Give again, word for word, every line in the entries below from the line with "Sonunda, yaratılışınıza aşık olmalısınız." up to and including the line with "bütün bunları yaparak gerçekten iyi iş", and no other line.

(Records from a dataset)
* * * * * * *

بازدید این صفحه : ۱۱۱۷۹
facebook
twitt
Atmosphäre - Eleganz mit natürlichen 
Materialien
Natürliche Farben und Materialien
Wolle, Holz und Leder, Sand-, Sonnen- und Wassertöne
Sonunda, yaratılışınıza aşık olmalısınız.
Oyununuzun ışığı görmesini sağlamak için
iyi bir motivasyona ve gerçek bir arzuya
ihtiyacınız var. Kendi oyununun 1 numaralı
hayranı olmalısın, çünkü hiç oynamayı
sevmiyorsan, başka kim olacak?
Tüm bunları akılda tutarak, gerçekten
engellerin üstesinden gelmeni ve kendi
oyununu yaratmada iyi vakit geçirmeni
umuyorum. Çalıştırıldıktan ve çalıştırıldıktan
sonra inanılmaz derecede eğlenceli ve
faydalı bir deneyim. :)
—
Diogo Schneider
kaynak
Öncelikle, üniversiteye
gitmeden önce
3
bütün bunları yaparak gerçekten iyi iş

* * * * * * *

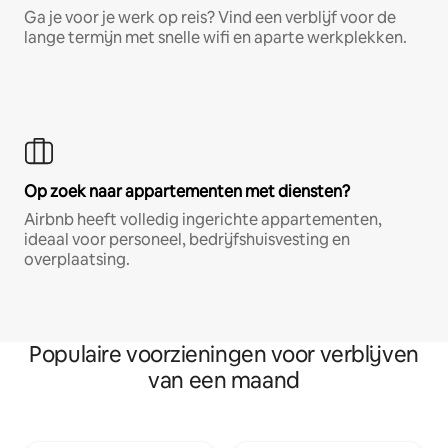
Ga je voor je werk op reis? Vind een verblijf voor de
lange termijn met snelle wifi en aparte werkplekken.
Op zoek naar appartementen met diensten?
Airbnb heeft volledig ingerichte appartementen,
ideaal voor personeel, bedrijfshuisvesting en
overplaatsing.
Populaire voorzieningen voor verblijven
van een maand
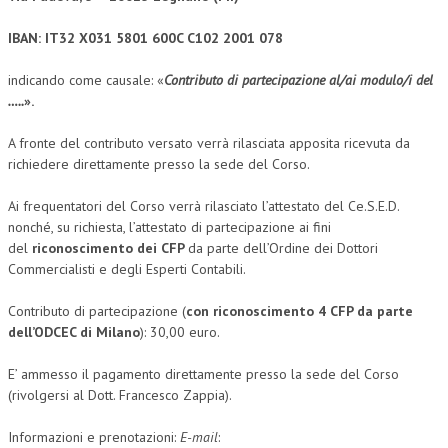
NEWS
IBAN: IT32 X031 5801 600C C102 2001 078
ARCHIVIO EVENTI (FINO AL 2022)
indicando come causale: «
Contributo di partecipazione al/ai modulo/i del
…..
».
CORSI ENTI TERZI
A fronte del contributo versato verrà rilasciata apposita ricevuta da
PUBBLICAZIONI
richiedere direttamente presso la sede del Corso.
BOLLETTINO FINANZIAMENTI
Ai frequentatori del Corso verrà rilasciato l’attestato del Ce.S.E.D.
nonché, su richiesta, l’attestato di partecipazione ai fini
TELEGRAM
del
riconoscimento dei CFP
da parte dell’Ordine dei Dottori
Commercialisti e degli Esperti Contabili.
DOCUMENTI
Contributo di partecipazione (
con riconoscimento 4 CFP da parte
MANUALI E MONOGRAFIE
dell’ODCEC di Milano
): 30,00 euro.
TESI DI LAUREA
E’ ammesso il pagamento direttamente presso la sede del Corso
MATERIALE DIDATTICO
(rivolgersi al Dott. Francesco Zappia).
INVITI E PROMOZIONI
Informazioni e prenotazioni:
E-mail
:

* * * * * * *

Result for this exercise:
Sonunda, yaratılışınıza aşık olmalısınız.
Oyununuzun ışığı görmesini sağlamak için
iyi bir motivasyona ve gerçek bir arzuya
ihtiyacınız var. Kendi oyununun 1 numaralı
hayranı olmalısın, çünkü hiç oynamayı
sevmiyorsan, başka kim olacak?
Tüm bunları akılda tutarak, gerçekten
engellerin üstesinden gelmeni ve kendi
oyununu yaratmada iyi vakit geçirmeni
umuyorum. Çalıştırıldıktan ve çalıştırıldıktan
sonra inanılmaz derecede eğlenceli ve
faydalı bir deneyim. :)
—
Diogo Schneider
kaynak
Öncelikle, üniversiteye
gitmeden önce
3
bütün bunları yaparak gerçekten iyi iş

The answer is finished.